DIRECTIONS:
For every line in the data below that contains "dragTo", copy the line.

DATA TO USE:
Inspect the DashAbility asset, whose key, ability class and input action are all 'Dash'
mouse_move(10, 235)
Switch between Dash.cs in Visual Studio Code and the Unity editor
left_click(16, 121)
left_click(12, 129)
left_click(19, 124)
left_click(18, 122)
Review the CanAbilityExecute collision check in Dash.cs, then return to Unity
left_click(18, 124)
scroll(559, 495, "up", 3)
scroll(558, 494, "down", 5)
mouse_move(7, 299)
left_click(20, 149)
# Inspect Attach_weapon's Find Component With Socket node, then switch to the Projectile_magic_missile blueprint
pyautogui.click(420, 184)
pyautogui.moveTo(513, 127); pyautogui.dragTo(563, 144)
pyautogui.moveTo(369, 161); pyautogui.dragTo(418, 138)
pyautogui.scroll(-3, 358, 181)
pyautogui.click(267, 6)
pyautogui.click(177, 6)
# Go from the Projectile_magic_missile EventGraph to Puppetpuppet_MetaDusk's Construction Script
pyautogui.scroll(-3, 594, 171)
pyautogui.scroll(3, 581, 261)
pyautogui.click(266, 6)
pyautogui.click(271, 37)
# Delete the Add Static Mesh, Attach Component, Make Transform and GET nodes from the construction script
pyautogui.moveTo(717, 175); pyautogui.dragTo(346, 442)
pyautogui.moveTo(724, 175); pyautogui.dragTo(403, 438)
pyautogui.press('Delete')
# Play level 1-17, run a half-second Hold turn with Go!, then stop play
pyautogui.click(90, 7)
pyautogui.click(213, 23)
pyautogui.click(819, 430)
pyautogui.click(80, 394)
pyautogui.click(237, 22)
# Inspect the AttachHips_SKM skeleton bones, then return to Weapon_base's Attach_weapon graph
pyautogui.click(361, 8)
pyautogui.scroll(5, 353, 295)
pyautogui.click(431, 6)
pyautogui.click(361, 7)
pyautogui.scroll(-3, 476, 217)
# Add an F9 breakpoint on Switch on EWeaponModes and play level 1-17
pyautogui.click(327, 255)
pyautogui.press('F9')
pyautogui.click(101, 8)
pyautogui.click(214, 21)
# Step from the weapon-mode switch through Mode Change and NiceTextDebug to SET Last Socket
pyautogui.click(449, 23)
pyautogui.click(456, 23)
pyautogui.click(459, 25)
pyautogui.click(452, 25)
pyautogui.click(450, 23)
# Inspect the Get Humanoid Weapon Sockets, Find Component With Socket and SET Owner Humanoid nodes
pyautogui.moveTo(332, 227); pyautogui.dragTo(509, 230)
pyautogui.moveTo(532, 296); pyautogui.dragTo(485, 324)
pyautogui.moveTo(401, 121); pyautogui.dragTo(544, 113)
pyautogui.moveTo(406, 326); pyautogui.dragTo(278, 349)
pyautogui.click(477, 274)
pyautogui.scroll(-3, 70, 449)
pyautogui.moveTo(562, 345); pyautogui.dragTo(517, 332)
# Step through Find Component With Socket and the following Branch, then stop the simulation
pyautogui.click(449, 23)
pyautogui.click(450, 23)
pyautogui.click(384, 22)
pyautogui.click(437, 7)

RESULT FOR THIS TASK:
pyautogui.moveTo(513, 127); pyautogui.dragTo(563, 144)
pyautogui.moveTo(369, 161); pyautogui.dragTo(418, 138)
pyautogui.moveTo(717, 175); pyautogui.dragTo(346, 442)
pyautogui.moveTo(724, 175); pyautogui.dragTo(403, 438)
pyautogui.moveTo(332, 227); pyautogui.dragTo(509, 230)
pyautogui.moveTo(532, 296); pyautogui.dragTo(485, 324)
pyautogui.moveTo(401, 121); pyautogui.dragTo(544, 113)
pyautogui.moveTo(406, 326); pyautogui.dragTo(278, 349)
pyautogui.moveTo(562, 345); pyautogui.dragTo(517, 332)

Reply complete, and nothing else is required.